== THE TASK ==
Report every line in the material below that contains the string "oggi", copying each of those lines in full.
Segment Start: GIVEN RECORDS
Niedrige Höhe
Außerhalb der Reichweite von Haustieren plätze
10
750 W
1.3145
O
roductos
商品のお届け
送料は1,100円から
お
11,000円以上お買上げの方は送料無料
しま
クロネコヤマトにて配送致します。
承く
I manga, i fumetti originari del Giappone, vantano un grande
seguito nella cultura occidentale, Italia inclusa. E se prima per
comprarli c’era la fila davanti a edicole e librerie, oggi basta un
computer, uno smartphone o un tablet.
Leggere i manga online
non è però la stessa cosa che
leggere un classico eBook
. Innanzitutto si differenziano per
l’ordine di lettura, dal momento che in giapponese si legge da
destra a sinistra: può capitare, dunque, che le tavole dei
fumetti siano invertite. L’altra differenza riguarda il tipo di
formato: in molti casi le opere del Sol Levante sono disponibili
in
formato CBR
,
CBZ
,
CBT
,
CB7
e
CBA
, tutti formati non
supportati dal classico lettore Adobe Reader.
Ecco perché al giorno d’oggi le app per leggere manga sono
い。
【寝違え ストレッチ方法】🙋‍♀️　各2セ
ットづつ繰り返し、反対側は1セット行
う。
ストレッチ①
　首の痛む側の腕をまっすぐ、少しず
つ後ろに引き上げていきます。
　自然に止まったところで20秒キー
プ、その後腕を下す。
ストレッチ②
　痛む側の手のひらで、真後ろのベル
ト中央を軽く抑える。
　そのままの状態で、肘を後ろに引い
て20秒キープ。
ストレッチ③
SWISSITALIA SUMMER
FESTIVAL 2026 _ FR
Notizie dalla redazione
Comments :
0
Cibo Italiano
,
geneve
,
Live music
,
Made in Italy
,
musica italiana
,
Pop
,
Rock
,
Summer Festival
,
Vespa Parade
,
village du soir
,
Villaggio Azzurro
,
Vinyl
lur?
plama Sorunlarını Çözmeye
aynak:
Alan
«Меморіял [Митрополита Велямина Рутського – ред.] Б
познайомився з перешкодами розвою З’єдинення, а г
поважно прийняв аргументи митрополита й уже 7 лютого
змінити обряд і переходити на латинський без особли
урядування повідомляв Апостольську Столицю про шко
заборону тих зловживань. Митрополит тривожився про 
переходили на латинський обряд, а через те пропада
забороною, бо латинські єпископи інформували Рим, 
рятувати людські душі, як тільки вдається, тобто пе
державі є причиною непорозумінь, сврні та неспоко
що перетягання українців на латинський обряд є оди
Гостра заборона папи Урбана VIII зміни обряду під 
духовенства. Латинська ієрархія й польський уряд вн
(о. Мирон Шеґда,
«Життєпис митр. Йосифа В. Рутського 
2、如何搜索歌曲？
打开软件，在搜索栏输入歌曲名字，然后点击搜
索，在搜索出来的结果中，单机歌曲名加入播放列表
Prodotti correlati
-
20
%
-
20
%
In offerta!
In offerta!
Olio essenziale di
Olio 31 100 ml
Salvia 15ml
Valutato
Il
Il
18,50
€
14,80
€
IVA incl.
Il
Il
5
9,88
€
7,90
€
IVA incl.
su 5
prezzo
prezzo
Segment End: GIVEN RECORDS
== WRITTEN ANSWER ==
comprarli c’era la fila davanti a edicole e librerie, oggi basta un
Ecco perché al giorno d’oggi le app per leggere manga sono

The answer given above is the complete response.